# WHAT YOU HAVE TO DO:
Substitute "gauge_reader" for every occurrence of "instrument_parser" in the listing below, and reproduce the entire listing with no other changes.

═══ DATA FOR THIS TASK ═══

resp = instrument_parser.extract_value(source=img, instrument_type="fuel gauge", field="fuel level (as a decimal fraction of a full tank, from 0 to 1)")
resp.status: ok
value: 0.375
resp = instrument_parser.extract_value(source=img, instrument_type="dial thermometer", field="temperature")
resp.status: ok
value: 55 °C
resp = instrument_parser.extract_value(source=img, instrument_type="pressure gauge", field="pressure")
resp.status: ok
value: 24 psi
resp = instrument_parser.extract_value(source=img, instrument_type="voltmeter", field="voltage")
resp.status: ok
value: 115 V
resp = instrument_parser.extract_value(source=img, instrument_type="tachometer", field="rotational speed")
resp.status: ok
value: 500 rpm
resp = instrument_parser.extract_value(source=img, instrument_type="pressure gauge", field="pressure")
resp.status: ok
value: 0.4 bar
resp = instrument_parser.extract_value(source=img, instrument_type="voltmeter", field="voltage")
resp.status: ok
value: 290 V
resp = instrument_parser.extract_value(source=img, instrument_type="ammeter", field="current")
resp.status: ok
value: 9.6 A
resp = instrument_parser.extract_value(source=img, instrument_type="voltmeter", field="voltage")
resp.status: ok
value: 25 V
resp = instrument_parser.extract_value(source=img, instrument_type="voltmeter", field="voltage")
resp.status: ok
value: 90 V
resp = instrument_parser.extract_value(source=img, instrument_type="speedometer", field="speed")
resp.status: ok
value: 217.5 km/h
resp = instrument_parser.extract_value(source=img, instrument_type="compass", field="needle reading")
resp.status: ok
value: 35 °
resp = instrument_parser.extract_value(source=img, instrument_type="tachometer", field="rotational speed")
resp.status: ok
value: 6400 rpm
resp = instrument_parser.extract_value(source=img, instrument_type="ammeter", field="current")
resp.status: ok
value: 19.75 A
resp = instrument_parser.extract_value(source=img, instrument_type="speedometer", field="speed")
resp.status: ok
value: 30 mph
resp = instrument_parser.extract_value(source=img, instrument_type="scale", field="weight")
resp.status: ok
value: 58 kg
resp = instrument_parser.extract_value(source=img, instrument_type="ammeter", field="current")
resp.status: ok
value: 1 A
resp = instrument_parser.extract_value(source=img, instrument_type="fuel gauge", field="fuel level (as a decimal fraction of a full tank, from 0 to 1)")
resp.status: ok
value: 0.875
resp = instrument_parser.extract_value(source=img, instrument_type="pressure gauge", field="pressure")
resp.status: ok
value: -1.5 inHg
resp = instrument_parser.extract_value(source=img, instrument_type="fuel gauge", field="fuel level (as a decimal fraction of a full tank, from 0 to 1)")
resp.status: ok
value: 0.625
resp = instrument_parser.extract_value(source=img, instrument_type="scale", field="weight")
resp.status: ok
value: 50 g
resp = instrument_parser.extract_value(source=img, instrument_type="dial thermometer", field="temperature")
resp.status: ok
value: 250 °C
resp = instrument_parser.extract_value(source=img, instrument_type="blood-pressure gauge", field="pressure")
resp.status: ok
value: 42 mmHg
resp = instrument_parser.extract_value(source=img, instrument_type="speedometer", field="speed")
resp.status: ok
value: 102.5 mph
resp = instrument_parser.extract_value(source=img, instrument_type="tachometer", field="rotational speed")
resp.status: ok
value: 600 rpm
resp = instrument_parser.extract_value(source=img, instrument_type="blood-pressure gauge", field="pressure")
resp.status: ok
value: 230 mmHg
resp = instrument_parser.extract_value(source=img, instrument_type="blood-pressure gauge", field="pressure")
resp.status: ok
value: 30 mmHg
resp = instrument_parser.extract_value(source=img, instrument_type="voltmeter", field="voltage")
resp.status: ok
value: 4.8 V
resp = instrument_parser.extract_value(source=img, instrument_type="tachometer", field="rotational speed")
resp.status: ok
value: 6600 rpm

═══

# REPLY TO THE TASK:
resp = gauge_reader.extract_value(source=img, instrument_type="fuel gauge", field="fuel level (as a decimal fraction of a full tank, from 0 to 1)")
resp.status: ok
value: 0.375
resp = gauge_reader.extract_value(source=img, instrument_type="dial thermometer", field="temperature")
resp.status: ok
value: 55 °C
resp = gauge_reader.extract_value(source=img, instrument_type="pressure gauge", field="pressure")
resp.status: ok
value: 24 psi
resp = gauge_reader.extract_value(source=img, instrument_type="voltmeter", field="voltage")
resp.status: ok
value: 115 V
resp = gauge_reader.extract_value(source=img, instrument_type="tachometer", field="rotational speed")
resp.status: ok
value: 500 rpm
resp = gauge_reader.extract_value(source=img, instrument_type="pressure gauge", field="pressure")
resp.status: ok
value: 0.4 bar
resp = gauge_reader.extract_value(source=img, instrument_type="voltmeter", field="voltage")
resp.status: ok
value: 290 V
resp = gauge_reader.extract_value(source=img, instrument_type="ammeter", field="current")
resp.status: ok
value: 9.6 A
resp = gauge_reader.extract_value(source=img, instrument_type="voltmeter", field="voltage")
resp.status: ok
value: 25 V
resp = gauge_reader.extract_value(source=img, instrument_type="voltmeter", field="voltage")
resp.status: ok
value: 90 V
resp = gauge_reader.extract_value(source=img, instrument_type="speedometer", field="speed")
resp.status: ok
value: 217.5 km/h
resp = gauge_reader.extract_value(source=img, instrument_type="compass", field="needle reading")
resp.status: ok
value: 35 °
resp = gauge_reader.extract_value(source=img, instrument_type="tachometer", field="rotational speed")
resp.status: ok
value: 6400 rpm
resp = gauge_reader.extract_value(source=img, instrument_type="ammeter", field="current")
resp.status: ok
value: 19.75 A
resp = gauge_reader.extract_value(source=img, instrument_type="speedometer", field="speed")
resp.status: ok
value: 30 mph
resp = gauge_reader.extract_value(source=img, instrument_type="scale", field="weight")
resp.status: ok
value: 58 kg
resp = gauge_reader.extract_value(source=img, instrument_type="ammeter", field="current")
resp.status: ok
value: 1 A
resp = gauge_reader.extract_value(source=img, instrument_type="fuel gauge", field="fuel level (as a decimal fraction of a full tank, from 0 to 1)")
resp.status: ok
value: 0.875
resp = gauge_reader.extract_value(source=img, instrument_type="pressure gauge", field="pressure")
resp.status: ok
value: -1.5 inHg
resp = gauge_reader.extract_value(source=img, instrument_type="fuel gauge", field="fuel level (as a decimal fraction of a full tank, from 0 to 1)")
resp.status: ok
value: 0.625
resp = gauge_reader.extract_value(source=img, instrument_type="scale", field="weight")
resp.status: ok
value: 50 g
resp = gauge_reader.extract_value(source=img, instrument_type="dial thermometer", field="temperature")
resp.status: ok
value: 250 °C
resp = gauge_reader.extract_value(source=img, instrument_type="blood-pressure gauge", field="pressure")
resp.status: ok
value: 42 mmHg
resp = gauge_reader.extract_value(source=img, instrument_type="speedometer", field="speed")
resp.status: ok
value: 102.5 mph
resp = gauge_reader.extract_value(source=img, instrument_type="tachometer", field="rotational speed")
resp.status: ok
value: 600 rpm
resp = gauge_reader.extract_value(source=img, instrument_type="blood-pressure gauge", field="pressure")
resp.status: ok
value: 230 mmHg
resp = gauge_reader.extract_value(source=img, instrument_type="blood-pressure gauge", field="pressure")
resp.status: ok
value: 30 mmHg
resp = gauge_reader.extract_value(source=img, instrument_type="voltmeter", field="voltage")
resp.status: ok
value: 4.8 V
resp = gauge_reader.extract_value(source=img, instrument_type="tachometer", field="rotational speed")
resp.status: ok
value: 6600 rpm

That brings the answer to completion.